Ergenekon davası vesilesiyle hukuk düzenimizi sağlamlaştırmayı, demokratik hak ve özgürlüklerimizi garanti altına almayı amaçlıyoruz. İlerde asker siyasete karışmaya niyetlenirse, bu dava caydırıcı bir engel olsun. Toplum, darbe için kargaşaya, kamplaşmaya ve kavgaya itilmesin. Bunların her biri, mücadelesi verilmesi gereken meşru siyasî talepler değil mi?
Televizyon ekranlarında veya
gazete köşelerinde mahkeme kurup delilleri kritik etmek ve kestirmeden davayı sonuçlandırmak bizim işimiz değil. Sanık avukatları hukukî savunma yapacaklar; bizler halk adına siyasî savunma yapacağız. Onlar sanıkların suçsuz olduğunu savunacaklar; bizler darbelerin döktüğü kanı, hukuksuzluğu anlatıp halkın hukukunu savunacağız. Var mı itirazı olan?

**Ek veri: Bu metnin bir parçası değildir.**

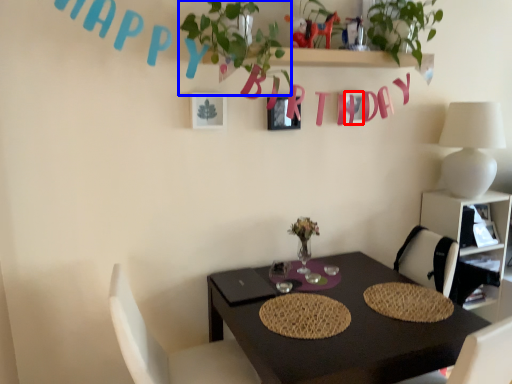
Question: Which point is closer to the camera, alphabet (highlighted by a red box) or plant (highlighted by a blue box)?

Choices:
 (A) alphabet
 (B) plant

Answer: (B)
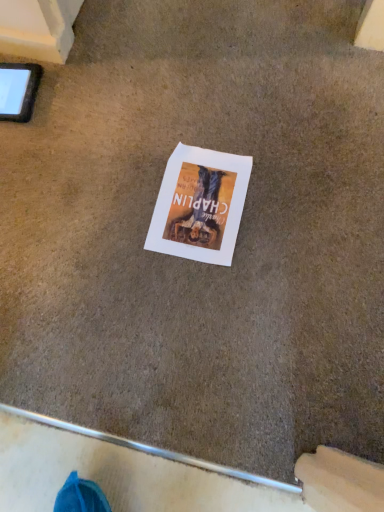
Question: Is point (31, 74) positioned closer to the camera than point (193, 218)?

Choices:
 (A) closer
 (B) farther

Answer: (B)

Question: Considering their positions, is black matte tablet at upper left located in front of or behind white paper at center?

Choices:
 (A) behind
 (B) front

Answer: (A)

Question: From the image's perspective, is black matte tablet at upper left located above or below white paper at center?

Choices:
 (A) below
 (B) above

Answer: (B)

Question: Does point (147, 241) appear closer or farther from the camera than point (14, 73)?

Choices:
 (A) farther
 (B) closer

Answer: (B)

Question: From a real-world perspective, relative to black matte tablet at upper left, is white paper at center vertically above or below?

Choices:
 (A) below
 (B) above

Answer: (A)

Question: From the image's perspective, is white paper at center located above or below black matte tablet at upper left?

Choices:
 (A) above
 (B) below

Answer: (B)

Question: In terms of size, does white paper at center appear bigger or smaller than black matte tablet at upper left?

Choices:
 (A) small
 (B) big

Answer: (A)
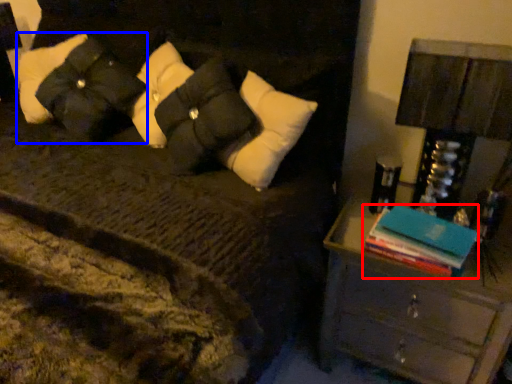
Question: Which of the following is the closest to the observer, book (highlighted by a red box) or pillow (highlighted by a blue box)?

Choices:
 (A) book
 (B) pillow

Answer: (A)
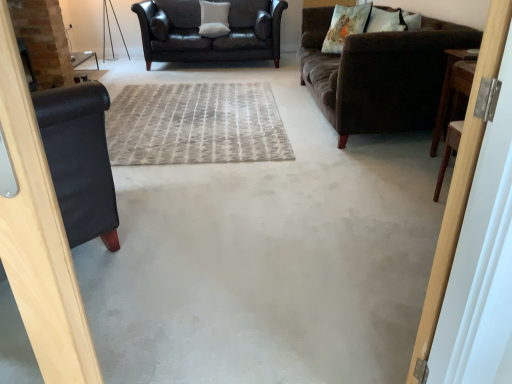
I want to click on free spot to the left of brown wooden table at right, so click(x=414, y=163).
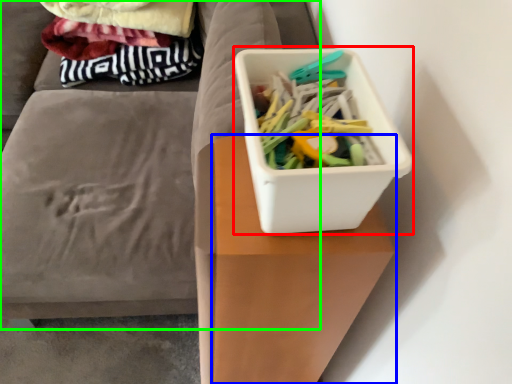
Question: Which object is the farthest from storage box (highlighted by a red box)? Choose among these: table (highlighted by a blue box) or furniture (highlighted by a green box).

Choices:
 (A) table
 (B) furniture

Answer: (B)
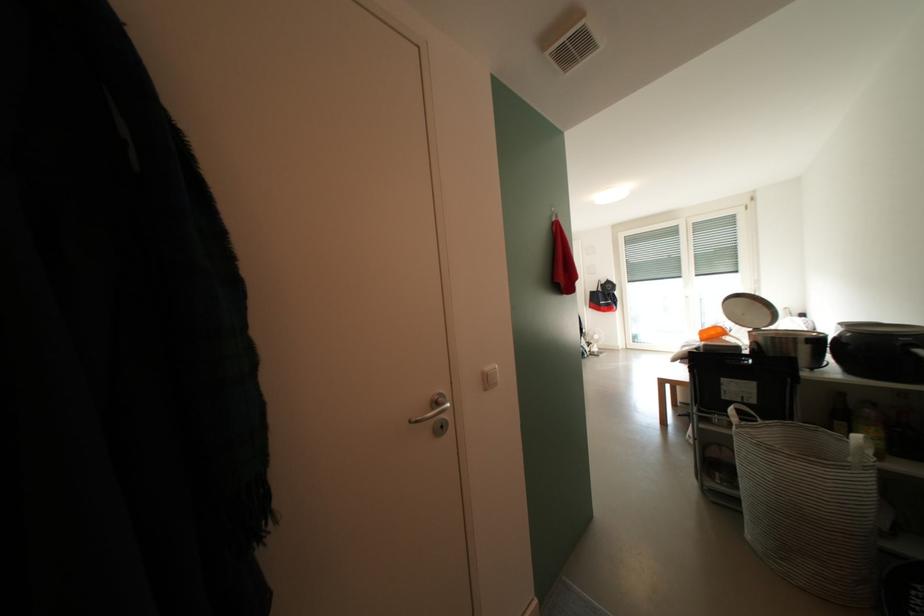
The width and height of the screenshot is (924, 616). What are the coordinates of `silver cooker lid` in the screenshot? It's located at (748, 310).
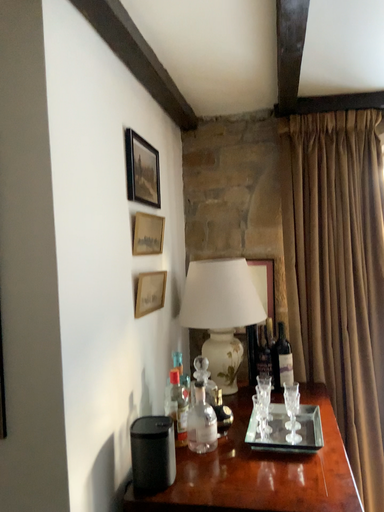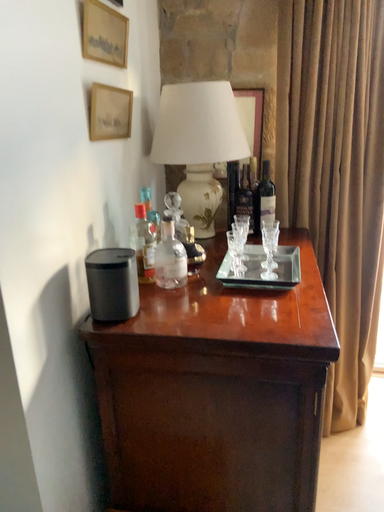
Question: How did the camera likely rotate when shooting the video?

Choices:
 (A) rotated downward
 (B) rotated upward

Answer: (A)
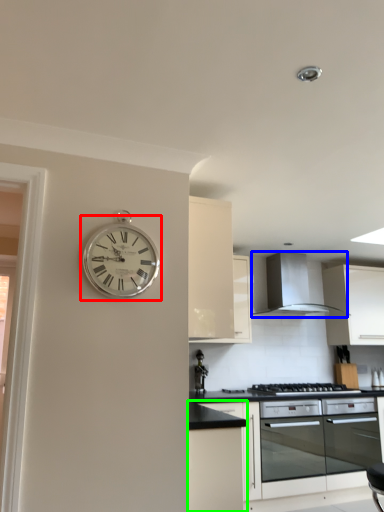
Question: Which is farther away from wall clock (highlighted by a red box)? exhaust hood (highlighted by a blue box) or cabinetry (highlighted by a green box)?

Choices:
 (A) exhaust hood
 (B) cabinetry

Answer: (A)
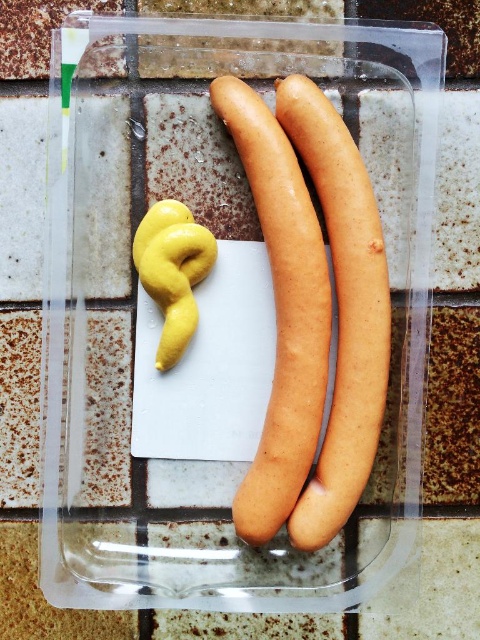
You are a food delivery person who needs to pack a smooth beige sausage at center and a smooth beige hot dog at center into a box that can only hold items up to 10 cm in width. Given their widths, can both items fit side by side in the box?

The smooth beige sausage at center is wider than the smooth beige hot dog at center. Since the box can only hold items up to 10 cm in width, both items can fit side by side only if their combined widths are less than or equal to 10 cm. However, without knowing the exact widths, it is impossible to determine if they will fit together.

You are at a barbecue and need to place both the smooth beige sausage at center and the smooth beige hot dog at center onto a grill. Based on their positions in the container, which one should you grab first to maintain the order shown?

You should grab the smooth beige sausage at center first because it is positioned to the left of the smooth beige hot dog at center, so taking it first maintains the original left to right order.

You are a delivery person who needs to place a package at the exact coordinates of the smooth beige sausage at center. What coordinates should you use?

The coordinates for the smooth beige sausage at center are at point [282,310].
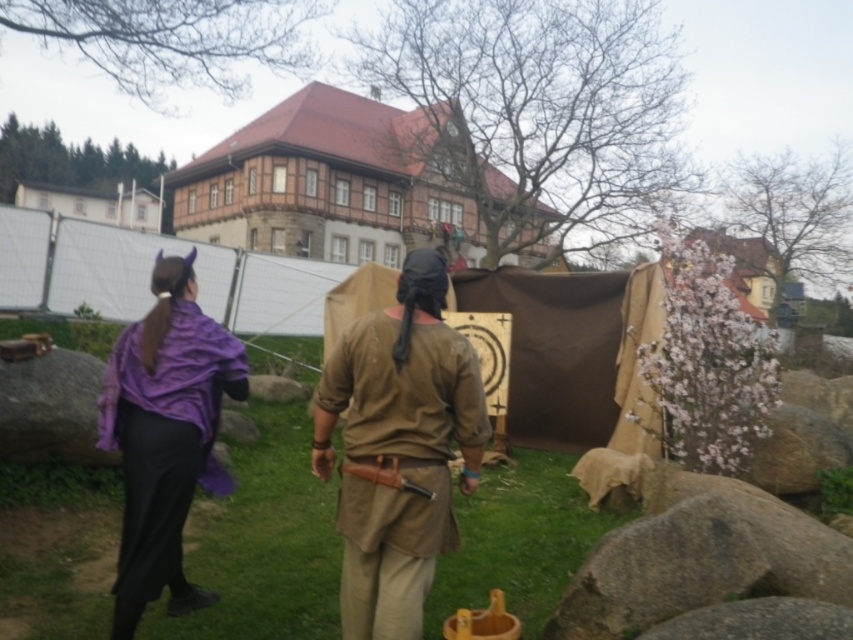
Question: Which of the following is the closest to the observer?

Choices:
 (A) brown leather apron at center
 (B) purple matte robe at left

Answer: (A)

Question: Observing the image, what is the correct spatial positioning of brown leather apron at center in reference to purple matte robe at left?

Choices:
 (A) above
 (B) below

Answer: (A)

Question: Among these objects, which one is farthest from the camera?

Choices:
 (A) brown leather apron at center
 (B) purple matte robe at left

Answer: (B)

Question: Can you confirm if brown leather apron at center is bigger than purple matte robe at left?

Choices:
 (A) no
 (B) yes

Answer: (A)

Question: In this image, where is brown leather apron at center located relative to purple matte robe at left?

Choices:
 (A) above
 (B) below

Answer: (A)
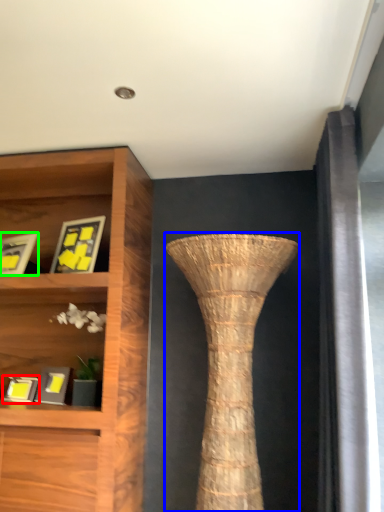
Question: Which is nearer to the picture frame (highlighted by a red box)? vase (highlighted by a blue box) or picture frame (highlighted by a green box).

Choices:
 (A) vase
 (B) picture frame

Answer: (B)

Ergenekon sürecinin yol açtığı siyasî ayrışma, halkın hukukunu ve demokrasiyi savunma zaruretinin somut delili değil mi? Marjinal sol örgütlerin neredeyse tamamı, Ergenekon sürecindeki tutumları nedeniyle kendi aralarında yeni bir bölünme yaşadılar. 12
Eylül Referandumu, bu örgütlerde Ergenekon üzerinden bir saflaşmaya ve ayrışmaya yol açtı. Şu anda sesi çok çıkanlar, Ergenekoncu sol örgütler.
CHP kendi içinde Ergenekon'a konulan mesafeye göre bir saflaşma yaşıyor. Kılıçdaroğlu'nun önceki gün ilan ettiği yeni projelerden hangisi, CHP üzerindeki Ergenekon gölgesini kaldırmaya yeterli? 12 Haziran'da
seçim sandığına Ergenekoncularla, demokrasiden yana olanlar dışında girebilecek başka bir parti var mı?
Orhan Miroğlu, namuslu ve kişilikli bir
Kürt aydını. Taraf'ta dünkü yazısında, Ergenekon sürecinin siyasî fikirleri nasıl değiştirdiğini özetliyor. Daha ileri giderek 'tarihsel ilerlemenin Ergenekon süreci üzerinden yaşandığını' söylüyor. Doğru: Ergenekon'dan önce ve sonra iki farklı Türkiye var. Türkiye 50 yıl askerî vesayetle yönetildi, dolayısıyla Ergenekon çok büyük bir şirkete dönüştü. Bu yüzden çalışanlarının ve nemalananların sesi çok çıkıyor. Bize düşen Silivri'deki muhakemeyi kendi haline bırakarak, Türkiye'nin darbeler tarihini bir tabuta yerleştirip çivilerini
çakmak.
Silivri'deki davayı gerekçe gösterip siyasî tavır takınanlar, Ergenekon ayrışmasında yanlış yere yerleştiklerini görmeliler. İster siyasetçi, ister gazeteci olsunlar, Ergenekon'un kirli yükü altında ezilmeye mahkûmlar.